== Activity list ==
- 1) In the article on the Windows Live Contacts beta, list each Microsoft service and the size of its active audience as George Moore gave it to the conference attendees.
- 2) According to the article on the Windows Live Contacts beta, at which conference and in what city was the gadget beta announced?

== Text for analysis ==
____

Home Windows Live Contacts Beta Launched

Windows Live Contacts Beta Launched

Today
George Moore, GM of Windows Live, announced the Windows Live Contacts Gadget beta at the Microsoft TechEd 2006 conference, in
Auckland New Zealand (I’m here at the conference courtesy of Microsoft NZ). Live Contacts
provides programmatic access to a user’s contact list, providing secure access to 400+ M
active users with 12B contact records. The user is in full control over their personal
data, George said.

Here’s the
official word
:

“Learn how, with nothing more than a little JavaScript, you can allow customers to use
their Windows Live Contacts (Hotmail/Windows Live Mail and Messenger contacts) directly
from your Web site.”

For more, check out the developer
info
and two working samples. MS developer
Danny Thorpe
notes:

“The contacts gadget is client-side JavaScript that enables end users to use
their Windows Live contacts (from Windows Live Mail/Hotmail and Messenger)
with third party (non-Microsoft) web sites, conveniently and securely. 
The gadget works with any web server, most browsers, and doesn’t require reams of license
or partnership paperwork with Microsoft.  You don’t have to assimilate your web
server into the Microsoft collective in order to play with Windows Live contact
data.”

You can also show your contacts on a map using MS Virtual Earth, as per below:

Windows Live Stats

George Moore also told the conference attendees some stats of the current MS active
audience – 240M Hotmail users, 230M Messenger, 72M Spaces, 8M mobile subscribers. He
tells the mostly developer crowd at TechEd that “this is the audience that can be reached
by Windows Live services.” He goes on to say that at any one moment, 20M people are
simultaneously connected on Messenger and 5.7 Billion messages are sent per day. Also there are 300M F2F
video conversations on Messenger every month. George said Spaces is “now the largest blogging service on
the planet” (RM: so it’s bigger than blogger.com?) – it grew to 30M accounts in its first 6 months.

____

Dataset entries
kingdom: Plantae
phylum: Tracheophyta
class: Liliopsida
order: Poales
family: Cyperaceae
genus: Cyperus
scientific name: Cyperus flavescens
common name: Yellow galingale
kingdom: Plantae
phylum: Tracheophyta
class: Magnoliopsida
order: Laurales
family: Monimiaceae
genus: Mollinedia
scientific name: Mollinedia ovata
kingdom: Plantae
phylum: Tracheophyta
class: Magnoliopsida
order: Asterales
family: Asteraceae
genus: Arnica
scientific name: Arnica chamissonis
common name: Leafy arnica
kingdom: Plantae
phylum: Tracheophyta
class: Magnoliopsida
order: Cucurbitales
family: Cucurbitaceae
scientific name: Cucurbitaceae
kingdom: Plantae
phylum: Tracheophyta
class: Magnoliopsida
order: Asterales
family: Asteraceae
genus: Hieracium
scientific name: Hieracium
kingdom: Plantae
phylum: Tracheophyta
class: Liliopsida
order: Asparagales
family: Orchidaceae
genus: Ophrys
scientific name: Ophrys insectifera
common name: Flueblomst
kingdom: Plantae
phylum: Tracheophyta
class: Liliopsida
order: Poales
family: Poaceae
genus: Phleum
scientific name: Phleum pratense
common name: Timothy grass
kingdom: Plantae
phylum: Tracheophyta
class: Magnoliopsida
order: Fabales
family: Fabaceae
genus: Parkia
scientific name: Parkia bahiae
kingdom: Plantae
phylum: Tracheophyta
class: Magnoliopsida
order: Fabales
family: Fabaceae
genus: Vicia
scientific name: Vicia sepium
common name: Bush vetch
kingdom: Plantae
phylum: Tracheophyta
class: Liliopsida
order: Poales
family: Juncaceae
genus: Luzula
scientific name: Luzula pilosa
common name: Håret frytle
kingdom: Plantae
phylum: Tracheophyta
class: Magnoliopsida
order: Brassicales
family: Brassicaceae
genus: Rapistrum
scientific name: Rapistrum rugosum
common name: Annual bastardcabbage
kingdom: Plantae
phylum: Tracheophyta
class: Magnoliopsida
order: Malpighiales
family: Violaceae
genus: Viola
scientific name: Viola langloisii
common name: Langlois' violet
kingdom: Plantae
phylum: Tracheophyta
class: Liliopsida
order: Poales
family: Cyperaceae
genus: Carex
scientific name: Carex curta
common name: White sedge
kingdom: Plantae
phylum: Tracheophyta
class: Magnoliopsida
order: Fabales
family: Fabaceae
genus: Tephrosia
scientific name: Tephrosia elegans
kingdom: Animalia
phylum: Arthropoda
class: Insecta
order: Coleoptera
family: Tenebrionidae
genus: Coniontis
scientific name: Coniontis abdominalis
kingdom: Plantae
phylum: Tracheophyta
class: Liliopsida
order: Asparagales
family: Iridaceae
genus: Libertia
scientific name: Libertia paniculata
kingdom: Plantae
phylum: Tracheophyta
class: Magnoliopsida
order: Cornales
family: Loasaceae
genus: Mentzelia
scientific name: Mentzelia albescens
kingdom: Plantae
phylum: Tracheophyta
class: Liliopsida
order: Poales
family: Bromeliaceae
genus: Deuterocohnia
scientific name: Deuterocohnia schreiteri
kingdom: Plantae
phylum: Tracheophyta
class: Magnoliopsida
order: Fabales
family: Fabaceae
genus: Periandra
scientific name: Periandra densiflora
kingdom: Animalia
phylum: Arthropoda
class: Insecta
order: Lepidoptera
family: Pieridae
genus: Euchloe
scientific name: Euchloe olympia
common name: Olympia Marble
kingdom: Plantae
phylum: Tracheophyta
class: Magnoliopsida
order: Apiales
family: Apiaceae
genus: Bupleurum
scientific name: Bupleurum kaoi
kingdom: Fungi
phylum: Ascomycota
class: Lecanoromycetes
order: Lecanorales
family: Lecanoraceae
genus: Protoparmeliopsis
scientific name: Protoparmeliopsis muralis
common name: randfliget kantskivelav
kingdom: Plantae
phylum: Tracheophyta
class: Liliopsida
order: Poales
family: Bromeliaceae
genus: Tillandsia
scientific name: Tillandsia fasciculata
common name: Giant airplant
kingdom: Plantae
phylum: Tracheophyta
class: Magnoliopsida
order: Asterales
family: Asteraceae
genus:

____

== Results of the exercise ==
- 1)
- Hotmail: 240M users
- Messenger: 230M
- Spaces: 72M
- Mobile subscribers: 8M

- 2) Microsoft TechEd 2006, in Auckland, New Zealand.